Sadly, jails across the country have become the default place to house people needing mental health care and addiction treatment, Kaptur said at the Monday morning news conference. Designing a facility equipped to deal with the mental-health issues of inmates is critical, she said.
Commissioner Gary Byers said the recent jail death of Jamesiha Taylor, a woman waiting in the jail for a space in a psychiatric facility after she was found not competent to stand trial for the alleged assaults on her own children, demonstrated the need for better mental-health treatment at the jail.
The county plans to spend $6.5 million on the architectural and engineering preparations for this facility, Byers said. The $2 million announced by Kaptur Monday will be spent on this work, Byers said.
Byers said he expects the new jail to cost about $125 million.
County officials have not said where they plan to build a new jail, though Byers said Monday it will be downtown.
FULL NEWS CONFERENCE
Why a new jail?
Sheriff Mike Navarre said he is often asked why Lucas County even needs a new jail. His answer, he says, is that in the 1980s jail design evolved from the style used for the current Lucas County jail to use design that allows for direct supervision of prisoners.
"The answer is we need to build a new facility. This is absolutely the right thing to do," Navarre said. "And I think anyone who has been in that jail or been in a modern facility could argue that point."
He said county officials plan to announce later this year where they want to build the new jail.
"We have to build a facility where we would feel comfortable having our own family members incarcerated and we don't have that now," Navarre said.
Lucas County officials have worked for years to come up with a plan to replace the county's Spielbusch Avenue jail, which opened in 1977. For decades the county has operated under a federal consent decree to reduce inmate population at the overcrowded facility and more recently officials have pointed out its structural deficiencies that don't allow for direct supervision of prisoners.
Sheriff Mike Navarre has said he wants the county to build a new, downtown jail that does not require a tax levy for funding.
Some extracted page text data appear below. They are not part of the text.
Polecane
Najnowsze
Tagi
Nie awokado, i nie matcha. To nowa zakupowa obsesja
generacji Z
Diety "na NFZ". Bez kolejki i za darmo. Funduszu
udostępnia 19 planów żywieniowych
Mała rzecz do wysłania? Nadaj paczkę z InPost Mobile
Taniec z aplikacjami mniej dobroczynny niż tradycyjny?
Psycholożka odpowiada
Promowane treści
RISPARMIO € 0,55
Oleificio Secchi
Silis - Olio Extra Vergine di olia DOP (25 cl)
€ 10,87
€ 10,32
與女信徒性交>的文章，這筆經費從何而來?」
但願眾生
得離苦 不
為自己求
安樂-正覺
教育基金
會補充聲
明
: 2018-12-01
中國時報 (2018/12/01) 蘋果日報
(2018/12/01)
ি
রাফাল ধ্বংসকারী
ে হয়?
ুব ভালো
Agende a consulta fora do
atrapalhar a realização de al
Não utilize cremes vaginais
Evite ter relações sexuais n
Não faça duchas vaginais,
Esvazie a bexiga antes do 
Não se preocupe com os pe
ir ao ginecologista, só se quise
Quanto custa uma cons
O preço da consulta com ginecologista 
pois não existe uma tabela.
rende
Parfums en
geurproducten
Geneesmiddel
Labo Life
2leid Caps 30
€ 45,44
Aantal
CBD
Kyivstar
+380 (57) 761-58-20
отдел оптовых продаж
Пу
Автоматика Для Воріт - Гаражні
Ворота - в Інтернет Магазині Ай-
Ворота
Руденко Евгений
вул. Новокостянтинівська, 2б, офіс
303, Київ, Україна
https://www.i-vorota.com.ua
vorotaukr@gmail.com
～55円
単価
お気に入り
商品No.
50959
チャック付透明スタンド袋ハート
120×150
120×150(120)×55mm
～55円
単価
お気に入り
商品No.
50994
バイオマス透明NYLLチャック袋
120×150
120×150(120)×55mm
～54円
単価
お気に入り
He also has said he wants the jail to house only pre-trial inmates rather than a combination of prisoners awaiting trial and prisoners serving misdemeanor sentences.
Jail plans through the years
This is a departure from the county's most recent jail plan, which was a 2018 proposal for a new, $180 million jail complex along Detroit Avenue in north Toledo that would have included pre-trial inmates, post-conviction prisoners and a behavioral health solutions center.
The Detroit Avenue location was the third recent site county officials chose for the new jail, after public outcry about two previous sites in south Toledo forced them to scrap plans and continue searching for place to build the new jail.
But officials have discussed new-jail sites off and on for years. In 2003 the commissioners briefly discussed building a new jail inside the wire at the state's Toledo Correctional Institution.
Voters rejected the levy in 2018 that would have funded the new jail planned for Detroit Avenue and, a year later, approved a ballot measure that requires the county to build a new jail downtown.
In mid-2020 the commissioners discussed the health department building as a site for a new jail.
In June that year the county hired Poggemeyer Design Group to do pre-architectural work on a plan for a jail there. At the time the commissioners said they believed a three- or four-story jail on the health department site would cost about $100 million.